Department of Medical Science, Asan Medical Institute of Convergence Science and Technology, Asan Medical Center, University of Ulsan College of Medicine, 88, Olympic-ro 43 gil, Songpa-gu, Seoul, 05505, Republic of Korea.
Division of Cardiology, Asan Medical Center, 88, Olympicro 43gil, Songpagu, Seoul, 05505, Republic of Korea.
Sci Rep. 2023 Dec 18;13(1):22461. doi: 10.1038/s41598-023-49831-6.
As warfarin has a narrow therapeutic window and obvious response variability among individuals, it is difficult to rapidly determine personalized warfarin dosage. Adverse drug events(ADE) resulting from warfarin overdose can be critical, so that typically physicians adjust the warfarin dosage through the INR monitoring twice a week when starting warfarin. Our study aimed to develop machine learning (ML) models that predicts the discharge dosage of warfarin as the initial warfarin dosage using clinical data derived from electronic medical records within 2 days of hospitalization. During this retrospective study, adult patients who were prescribed warfarin at Asan Medical Center (AMC) between January 1, 2018, and October 31, 2020, were recruited as a model development cohort (n = 3168). Additionally, we created an external validation dataset (n = 891) from a Medical Information Mart for Intensive Care III (MIMIC-III). Variables for a model prediction were selected based on the clinical rationale that turned out to be associated with warfarin dosage, such as bleeding. The discharge dosage of warfarin was used the study outcome, because we assumed that patients achieved target INR at discharge. In this study, four ML models that predicted the warfarin discharge dosage were developed. We evaluated the model performance using the mean absolute error (MAE) and prediction accuracy. Finally, we compared the accuracy of the predictions of our models and the predictions of physicians for 40 data point to verify a clinical relevance of the models. The MAEs obtained using the internal validation set were as follows: XGBoost, 0.9; artificial neural network, 0.9; random forest, 1.0; linear regression, 1.0; and physicians, 1.3. As a result, our models had better prediction accuracy than the physicians, who have difficulty determining the warfarin discharge dosage using clinical information obtained within 2 days of hospitalization. We not only conducted the internal validation but also external validation. In conclusion, our ML model could help physicians predict the warfarin discharge dosage as the initial warfarin dosage from Korean population. However, conducting a successfully external validation in a further work is required for the application of the models.
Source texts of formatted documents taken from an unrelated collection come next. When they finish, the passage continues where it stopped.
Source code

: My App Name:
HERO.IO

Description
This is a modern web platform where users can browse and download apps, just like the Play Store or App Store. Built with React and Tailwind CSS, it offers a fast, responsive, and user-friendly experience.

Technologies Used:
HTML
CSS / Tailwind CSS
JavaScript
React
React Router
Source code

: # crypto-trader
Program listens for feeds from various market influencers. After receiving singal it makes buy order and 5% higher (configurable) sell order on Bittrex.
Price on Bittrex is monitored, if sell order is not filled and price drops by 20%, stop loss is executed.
华法林的治疗窗较窄,个体间反应差异明显,因此很难快速确定个体化的华法林剂量。华法林过量导致的药物不良反应(ADE)可能很严重,因此通常医生在开始使用华法林时,通过 INR 监测每周调整两次华法林剂量。我们的研究旨在开发机器学习(ML)模型,使用住院后 2 天内从电子病历中提取的临床数据预测华法林的出院剂量作为初始华法林剂量。在这项回顾性研究中,我们招募了 2018 年 1 月 1 日至 2020 年 10 月 31 日期间在 Asan 医疗中心(AMC)开出处方华法林的成年患者作为模型开发队列(n=3168)。此外,我们从医疗信息集市强化护理 III(MIMIC-III)创建了一个外部验证数据集(n=891)。用于模型预测的变量是根据与华法林剂量相关的临床原理选择的,例如出血。华法林的出院剂量被用作研究结果,因为我们假设患者在出院时达到了目标 INR。在这项研究中,我们开发了四种预测华法林出院剂量的 ML 模型。我们使用平均绝对误差(MAE)和预测准确性来评估模型性能。最后,我们比较了我们的模型和医生对 40 个数据点的预测准确性,以验证模型的临床相关性。使用内部验证集获得的 MAE 如下:XGBoost,0.9;人工神经网络,0.9;随机森林,1.0;线性回归,1.0;医生,1.3。结果表明,我们的模型比医生的预测更准确,医生很难根据住院后 2 天内获得的临床信息确定华法林的出院剂量。我们不仅进行了内部验证,还进行了外部验证。总之,我们的 ML 模型可以帮助医生从韩国人群中预测华法林的出院剂量作为初始华法林剂量。然而,为了模型的应用,还需要在进一步的工作中成功进行外部验证。